(Stored data entries)
Start of Block

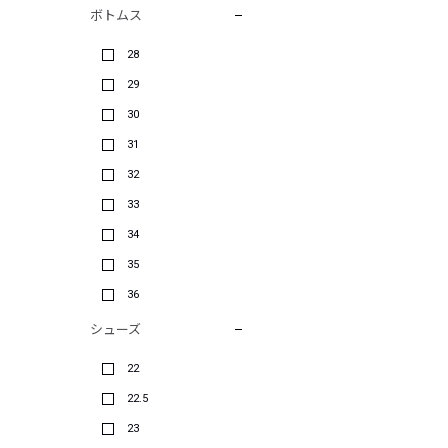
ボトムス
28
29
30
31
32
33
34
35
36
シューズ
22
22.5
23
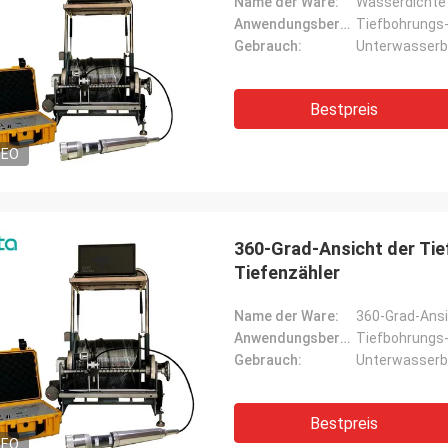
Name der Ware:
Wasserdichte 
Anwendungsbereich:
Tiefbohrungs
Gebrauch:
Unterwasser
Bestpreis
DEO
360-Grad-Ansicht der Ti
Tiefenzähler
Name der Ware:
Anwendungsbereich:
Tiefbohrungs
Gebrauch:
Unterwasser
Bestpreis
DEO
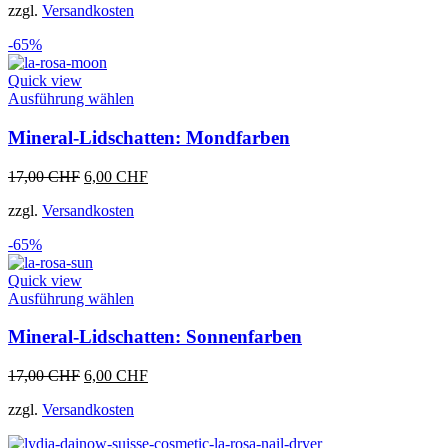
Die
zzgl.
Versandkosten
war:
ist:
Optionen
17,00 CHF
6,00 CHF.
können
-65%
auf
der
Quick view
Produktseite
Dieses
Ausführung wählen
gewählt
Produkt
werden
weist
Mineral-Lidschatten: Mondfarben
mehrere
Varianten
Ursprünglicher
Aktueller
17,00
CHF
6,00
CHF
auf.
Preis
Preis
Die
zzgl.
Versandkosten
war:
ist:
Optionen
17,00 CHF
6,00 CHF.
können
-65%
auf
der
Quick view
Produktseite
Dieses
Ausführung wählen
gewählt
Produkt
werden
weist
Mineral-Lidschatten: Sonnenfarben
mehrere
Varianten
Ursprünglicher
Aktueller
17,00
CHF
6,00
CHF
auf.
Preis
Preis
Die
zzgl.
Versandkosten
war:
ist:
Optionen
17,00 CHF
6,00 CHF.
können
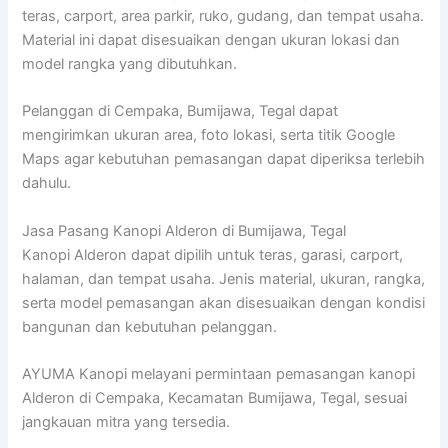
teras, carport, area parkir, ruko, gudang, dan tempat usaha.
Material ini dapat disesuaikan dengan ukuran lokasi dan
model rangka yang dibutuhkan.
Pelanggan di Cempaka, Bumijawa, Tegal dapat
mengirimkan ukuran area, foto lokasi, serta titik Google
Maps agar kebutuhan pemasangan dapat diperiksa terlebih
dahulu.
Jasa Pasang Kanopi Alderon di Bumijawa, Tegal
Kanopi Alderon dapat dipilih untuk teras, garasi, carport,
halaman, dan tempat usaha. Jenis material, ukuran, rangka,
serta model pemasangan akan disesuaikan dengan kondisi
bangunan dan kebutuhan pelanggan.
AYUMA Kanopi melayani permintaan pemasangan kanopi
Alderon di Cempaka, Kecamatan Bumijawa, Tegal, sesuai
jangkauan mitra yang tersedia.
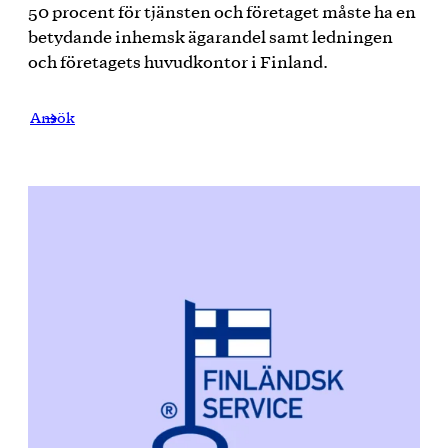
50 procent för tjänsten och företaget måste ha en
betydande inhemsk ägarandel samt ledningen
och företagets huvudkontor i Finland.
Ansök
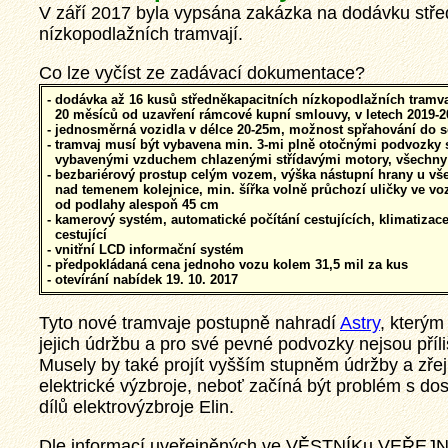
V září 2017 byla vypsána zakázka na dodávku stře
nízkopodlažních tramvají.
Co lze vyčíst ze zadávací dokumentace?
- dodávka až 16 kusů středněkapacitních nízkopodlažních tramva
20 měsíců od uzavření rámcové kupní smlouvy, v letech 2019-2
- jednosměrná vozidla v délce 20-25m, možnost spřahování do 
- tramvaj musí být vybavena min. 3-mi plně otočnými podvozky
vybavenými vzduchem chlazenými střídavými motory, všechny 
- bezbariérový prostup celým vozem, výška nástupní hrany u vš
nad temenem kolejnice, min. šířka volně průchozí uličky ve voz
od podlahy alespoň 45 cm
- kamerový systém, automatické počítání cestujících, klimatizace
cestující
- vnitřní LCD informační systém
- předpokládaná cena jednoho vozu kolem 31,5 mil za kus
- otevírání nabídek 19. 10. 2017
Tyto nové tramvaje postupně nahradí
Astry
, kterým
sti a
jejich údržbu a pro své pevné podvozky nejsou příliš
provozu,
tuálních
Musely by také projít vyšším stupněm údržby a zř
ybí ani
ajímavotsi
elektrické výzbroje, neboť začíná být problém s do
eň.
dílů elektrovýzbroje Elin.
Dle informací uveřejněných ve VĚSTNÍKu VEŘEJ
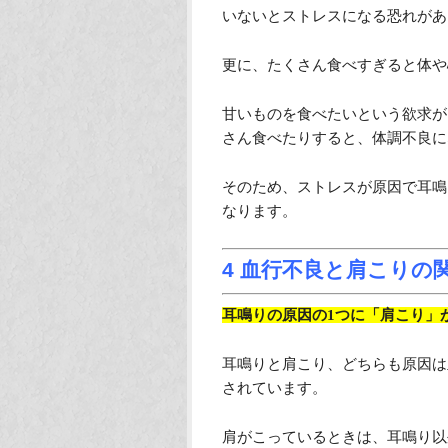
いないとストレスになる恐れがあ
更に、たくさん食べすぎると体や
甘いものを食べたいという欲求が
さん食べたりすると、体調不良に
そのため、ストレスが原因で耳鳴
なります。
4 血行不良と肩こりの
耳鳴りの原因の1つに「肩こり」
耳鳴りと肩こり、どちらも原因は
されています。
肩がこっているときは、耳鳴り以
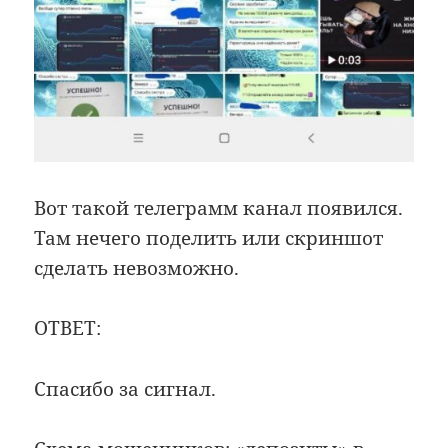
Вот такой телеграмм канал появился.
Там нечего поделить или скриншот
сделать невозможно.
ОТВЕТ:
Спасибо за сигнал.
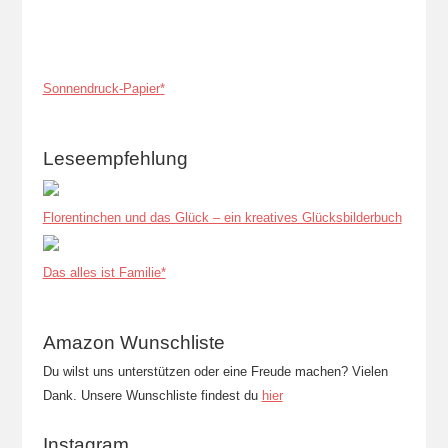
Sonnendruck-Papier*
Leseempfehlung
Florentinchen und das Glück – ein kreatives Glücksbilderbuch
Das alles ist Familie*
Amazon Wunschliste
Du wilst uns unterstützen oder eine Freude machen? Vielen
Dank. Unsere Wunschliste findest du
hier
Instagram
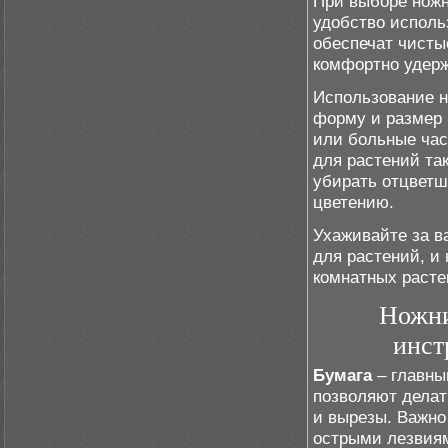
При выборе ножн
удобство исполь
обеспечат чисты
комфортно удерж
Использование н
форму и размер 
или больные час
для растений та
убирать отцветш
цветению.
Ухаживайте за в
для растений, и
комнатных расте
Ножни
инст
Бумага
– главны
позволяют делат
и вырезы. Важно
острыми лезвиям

End of Block
Start of Block

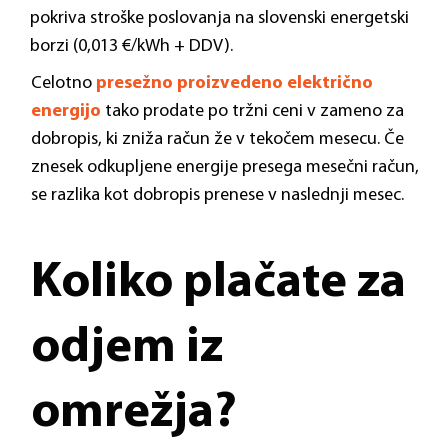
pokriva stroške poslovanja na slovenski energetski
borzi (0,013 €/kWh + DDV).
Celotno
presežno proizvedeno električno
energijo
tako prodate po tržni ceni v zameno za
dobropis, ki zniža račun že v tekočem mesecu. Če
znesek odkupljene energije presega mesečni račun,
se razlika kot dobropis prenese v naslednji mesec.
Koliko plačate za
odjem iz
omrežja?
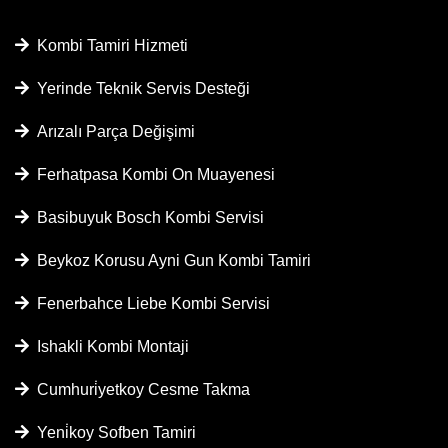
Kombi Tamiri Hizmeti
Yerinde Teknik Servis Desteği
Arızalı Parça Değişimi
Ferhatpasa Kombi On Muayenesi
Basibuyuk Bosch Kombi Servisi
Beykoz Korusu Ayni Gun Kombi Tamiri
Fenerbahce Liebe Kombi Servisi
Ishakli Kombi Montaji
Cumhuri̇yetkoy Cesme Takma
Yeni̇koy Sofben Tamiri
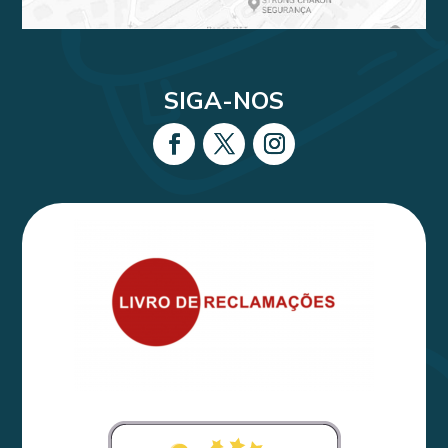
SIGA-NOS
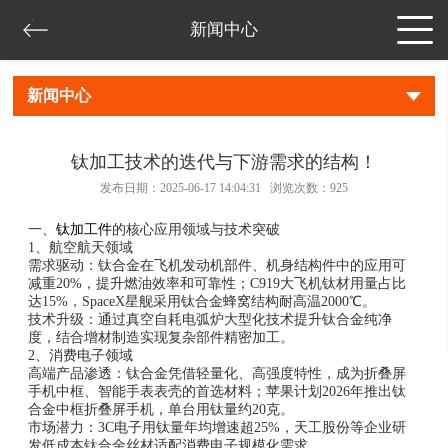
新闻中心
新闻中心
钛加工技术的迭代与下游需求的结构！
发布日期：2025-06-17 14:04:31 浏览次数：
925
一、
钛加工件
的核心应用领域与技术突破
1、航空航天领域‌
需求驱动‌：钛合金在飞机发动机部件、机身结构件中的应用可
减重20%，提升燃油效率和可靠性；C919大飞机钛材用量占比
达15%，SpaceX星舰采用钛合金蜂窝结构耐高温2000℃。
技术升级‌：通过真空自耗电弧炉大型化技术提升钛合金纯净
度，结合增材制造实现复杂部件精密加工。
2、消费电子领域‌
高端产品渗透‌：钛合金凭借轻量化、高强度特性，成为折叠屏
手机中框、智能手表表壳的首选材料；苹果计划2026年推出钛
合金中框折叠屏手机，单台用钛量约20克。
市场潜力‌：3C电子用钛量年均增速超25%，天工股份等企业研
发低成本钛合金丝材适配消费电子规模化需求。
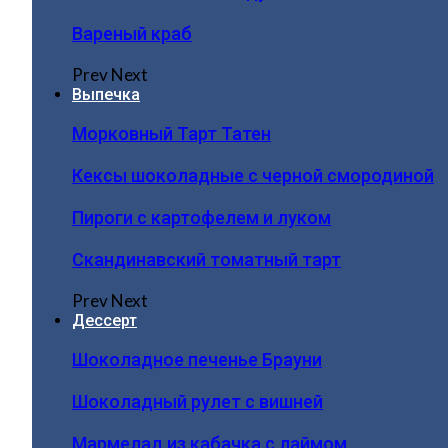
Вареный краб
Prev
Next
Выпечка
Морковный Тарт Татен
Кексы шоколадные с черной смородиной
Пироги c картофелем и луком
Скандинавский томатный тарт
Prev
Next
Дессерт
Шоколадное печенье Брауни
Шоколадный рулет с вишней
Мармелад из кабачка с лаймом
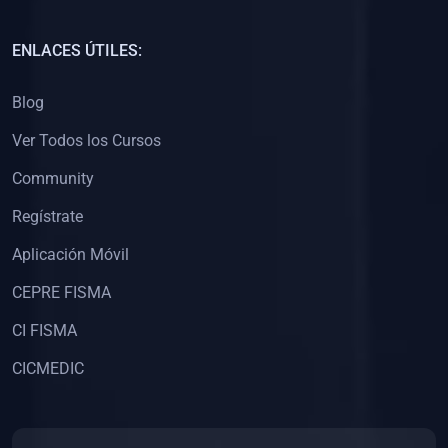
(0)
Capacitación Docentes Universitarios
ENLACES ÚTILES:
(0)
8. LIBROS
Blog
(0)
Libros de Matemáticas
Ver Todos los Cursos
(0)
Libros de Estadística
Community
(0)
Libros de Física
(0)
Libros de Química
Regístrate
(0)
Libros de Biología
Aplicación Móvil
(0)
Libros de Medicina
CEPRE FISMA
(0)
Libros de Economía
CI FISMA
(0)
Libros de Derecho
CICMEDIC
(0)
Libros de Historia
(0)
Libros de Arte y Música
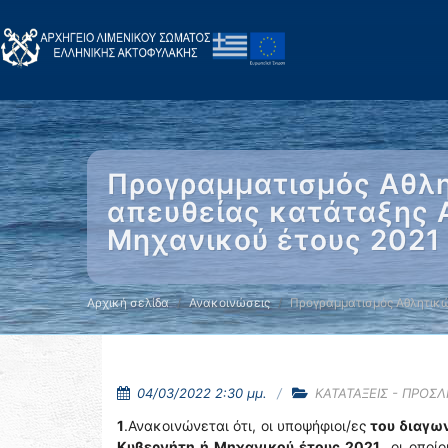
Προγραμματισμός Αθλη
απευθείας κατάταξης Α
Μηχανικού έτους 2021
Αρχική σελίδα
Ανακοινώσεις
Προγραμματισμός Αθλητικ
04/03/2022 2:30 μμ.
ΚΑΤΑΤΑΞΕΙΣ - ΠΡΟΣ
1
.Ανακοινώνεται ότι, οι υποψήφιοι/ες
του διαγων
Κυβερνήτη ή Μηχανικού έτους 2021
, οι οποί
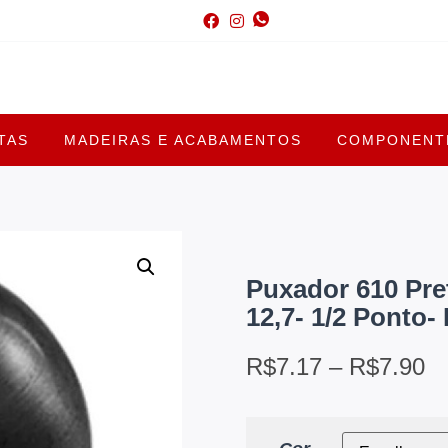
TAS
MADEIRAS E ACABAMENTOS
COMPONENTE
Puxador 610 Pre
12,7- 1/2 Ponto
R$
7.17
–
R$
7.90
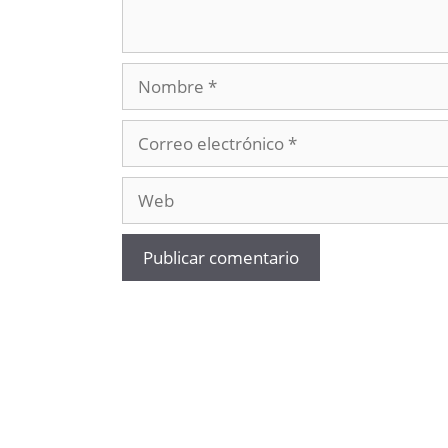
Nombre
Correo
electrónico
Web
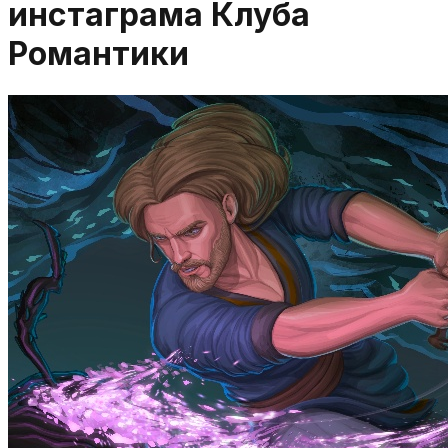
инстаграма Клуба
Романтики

End of Block

### Work item
Repeat word for word the lines of the items starting with the line that contains "Вареный краб" and going on through the line that contains "Libros de Arte y Música", including both of those lines. Leave the pictures out of your answer.

### Response
Вареный краб
Prev
Next
Выпечка
Морковный Тарт Татен
Кексы шоколадные с черной смородиной
Пироги c картофелем и луком
Скандинавский томатный тарт
Prev
Next
Дессерт
Шоколадное печенье Брауни
Шоколадный рулет с вишней
Мармелад из кабачка с лаймом
(0)
Capacitación Docentes Universitarios
ENLACES ÚTILES:
(0)
8. LIBROS
Blog
(0)
Libros de Matemáticas
Ver Todos los Cursos
(0)
Libros de Estadística
Community
(0)
Libros de Física
(0)
Libros de Química
Regístrate
(0)
Libros de Biología
Aplicación Móvil
(0)
Libros de Medicina
CEPRE FISMA
(0)
Libros de Economía
CI FISMA
(0)
Libros de Derecho
CICMEDIC
(0)
Libros de Historia
(0)
Libros de Arte y Música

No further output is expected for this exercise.